Imiscuído cada vez mais na questão económica, o exercício político incluiu dois Pactos de Estabilidade e Crescimento (PEC), ambos violentos, mas aparentemente insuficientes. José Sócrates e Passos Coelho até dançaram o tango, mas terá sido porventura demasiado tarde.
O presidente da República lançou o aviso logo no primeiro dia de 2010: "Podemos estar a caminhar para uma situação explosiva." Cavaco Silva, que já na campanha presidencial de 2005 argumentara que o seu percurso como economista seria uma mais valia para os tempos que se aproximavam, referia-se às débeis finanças do país. Mas o país, sobretudo político, estava mais entretido com outros assuntos. Os jornais revelavam escutas a torto e a direito, sugando os danos colaterais do processo Face Oculta. José Sócrates, principal visado, acossado, dizia estarmos diante de "um jornalismo de buraco de fechadura". O primeiro-ministro era a personificação do polvo.
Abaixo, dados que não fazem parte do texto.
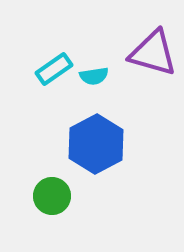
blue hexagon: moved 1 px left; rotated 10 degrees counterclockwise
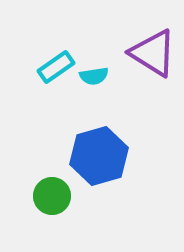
purple triangle: rotated 16 degrees clockwise
cyan rectangle: moved 2 px right, 2 px up
blue hexagon: moved 3 px right, 12 px down; rotated 12 degrees clockwise
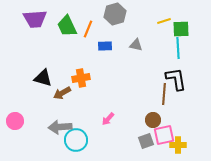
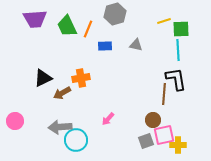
cyan line: moved 2 px down
black triangle: rotated 42 degrees counterclockwise
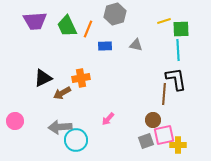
purple trapezoid: moved 2 px down
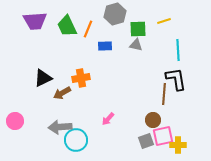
green square: moved 43 px left
pink square: moved 1 px left, 1 px down
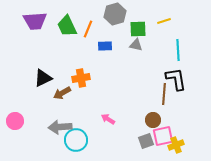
pink arrow: rotated 80 degrees clockwise
yellow cross: moved 2 px left; rotated 21 degrees counterclockwise
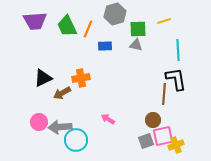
pink circle: moved 24 px right, 1 px down
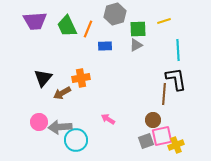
gray triangle: rotated 40 degrees counterclockwise
black triangle: rotated 24 degrees counterclockwise
pink square: moved 1 px left
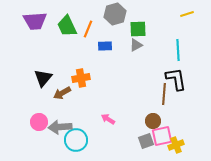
yellow line: moved 23 px right, 7 px up
brown circle: moved 1 px down
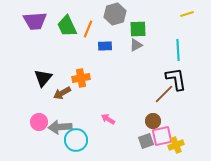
brown line: rotated 40 degrees clockwise
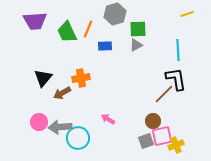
green trapezoid: moved 6 px down
cyan circle: moved 2 px right, 2 px up
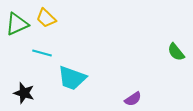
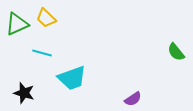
cyan trapezoid: rotated 40 degrees counterclockwise
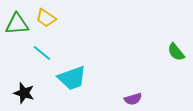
yellow trapezoid: rotated 10 degrees counterclockwise
green triangle: rotated 20 degrees clockwise
cyan line: rotated 24 degrees clockwise
purple semicircle: rotated 18 degrees clockwise
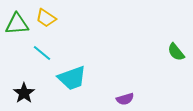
black star: rotated 20 degrees clockwise
purple semicircle: moved 8 px left
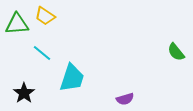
yellow trapezoid: moved 1 px left, 2 px up
cyan trapezoid: rotated 52 degrees counterclockwise
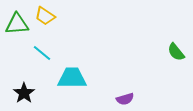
cyan trapezoid: rotated 108 degrees counterclockwise
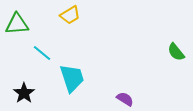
yellow trapezoid: moved 25 px right, 1 px up; rotated 65 degrees counterclockwise
cyan trapezoid: rotated 72 degrees clockwise
purple semicircle: rotated 132 degrees counterclockwise
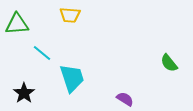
yellow trapezoid: rotated 35 degrees clockwise
green semicircle: moved 7 px left, 11 px down
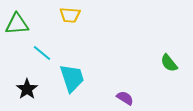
black star: moved 3 px right, 4 px up
purple semicircle: moved 1 px up
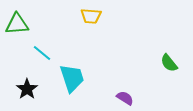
yellow trapezoid: moved 21 px right, 1 px down
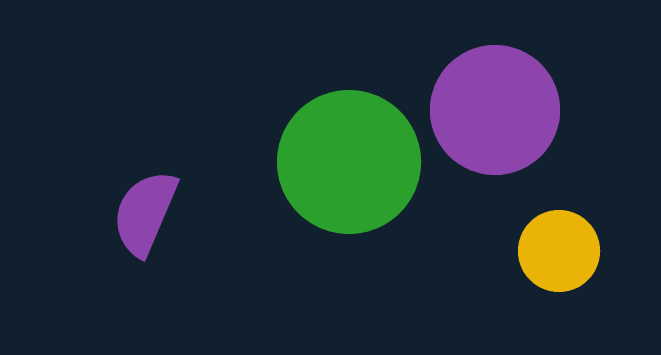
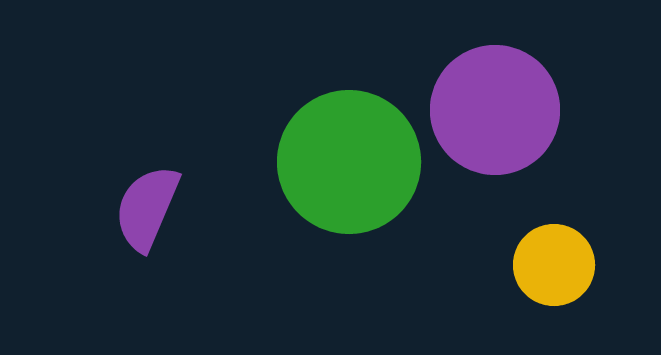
purple semicircle: moved 2 px right, 5 px up
yellow circle: moved 5 px left, 14 px down
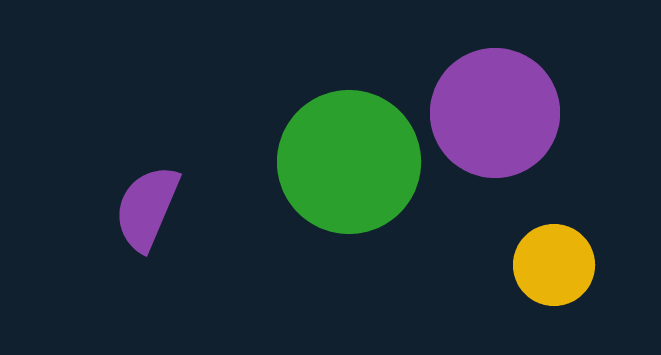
purple circle: moved 3 px down
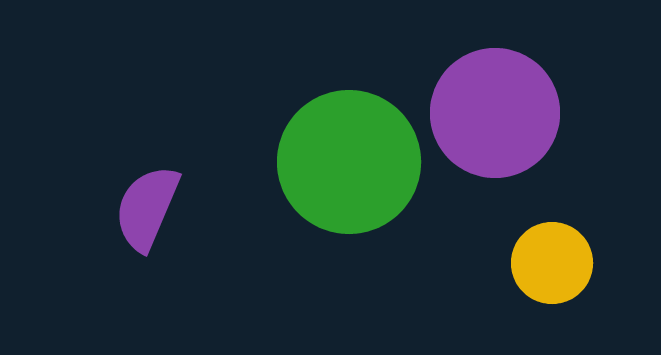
yellow circle: moved 2 px left, 2 px up
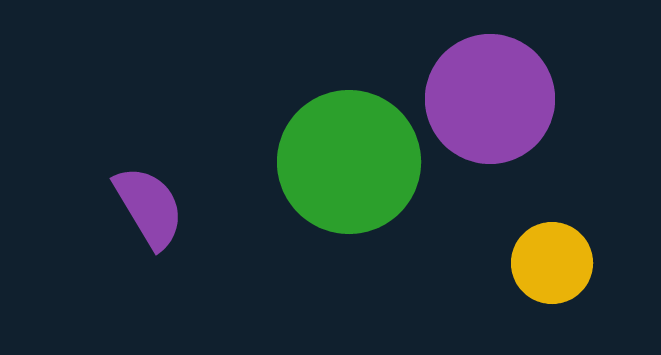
purple circle: moved 5 px left, 14 px up
purple semicircle: moved 2 px right, 1 px up; rotated 126 degrees clockwise
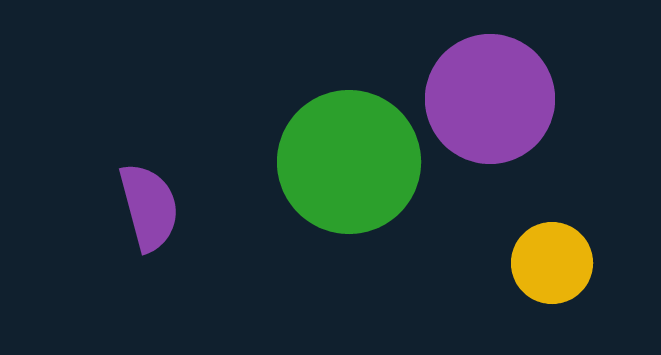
purple semicircle: rotated 16 degrees clockwise
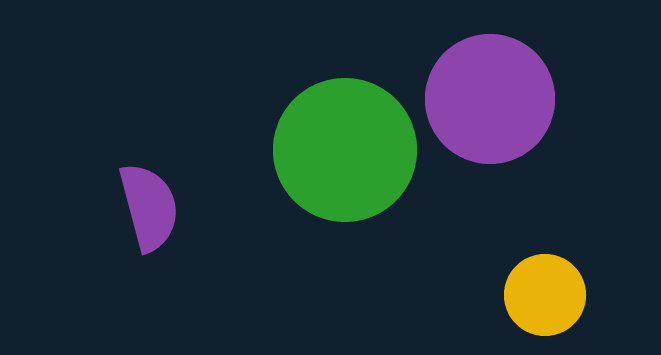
green circle: moved 4 px left, 12 px up
yellow circle: moved 7 px left, 32 px down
A razão? A desconfiança de que teria sido o mentor do plano de compra da TVI pela PT com o objectivo de silenciar o "Jornal de sexta-feira". Daí, a necessidade de perceber se mentira quando negou, no Parlamento, não ter tido conhecimento do negócio.
O PSD e o BE criaram uma comissão parlamentar de inquérito para apurar a verdade. Mas após meses de trabalho e dezenas de pessoas ouvidas e dezenas de horas transmitidas em directo pelas televisões, a conclusão foi insípida. A falta de prova segurou Sócrates, mas não os administradores da PT, Rui Pedro Soares e Soares Carneiro, duas demissões milionárias. E já nunca poderia inverter o percurso Manuel Godinho, o sucateiro que jurou que, a Armando Vara, então administrador do BCP, só oferecera "robalos, pescada, chicharros e sardinhas". Godinho, pai Natal de tantos políticos e empresários, é o único que continua detido.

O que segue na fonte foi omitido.